What are the most common context-engineering mistakes?

The same handful of errors come up again and again. Dumping raw tool output (especially full JSON) straight back into the context instead of extracting the relevant field. Writing tool descriptions for humans rather than the model. Carrying the entire conversation history verbatim when a summary would do. Pre-loading a knowledge base that should be retrieved on demand. And treating a bigger context window as permission to stop curating. Each one quietly degrades the agent while leaving the model itself untouched - which is exactly why blaming the model is so tempting and so wrong.

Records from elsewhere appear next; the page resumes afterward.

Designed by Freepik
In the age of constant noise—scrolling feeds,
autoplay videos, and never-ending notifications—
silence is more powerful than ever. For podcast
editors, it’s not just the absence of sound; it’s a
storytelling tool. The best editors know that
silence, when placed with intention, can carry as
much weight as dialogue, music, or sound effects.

Frequently asked questions

Q01Is context engineering the same as prompt engineering?
No. Prompt engineering is about wording a single request well. Context engineering is the broader discipline of deciding everything the model can see on each step - instructions, tools, examples, memory and retrieved data - which matters far more for multi-step agents than for one-shot chat.
Q02Does a 1M-token context window make context engineering unnecessary?
No. A larger window removes the space constraint but not the attention, cost or latency constraints. Models still weight information unevenly across a long context, so precision and ordering matter as much at 1M tokens as compression matters at 1k.
Q03Should I put my knowledge base in the system prompt or retrieve it?
Put information in the system prompt only if it is small, stable and needed on every step. If it is large, changes often, or is relevant only to some queries, retrieve it on demand so the context stays focused and cheap.
Q04Why does my agent forget what it did earlier?
Because it is carrying the full history verbatim until the important details get buried or pushed out of the window. Summarise old turns, externalise durable facts to a store, and give each step only the memory it needs.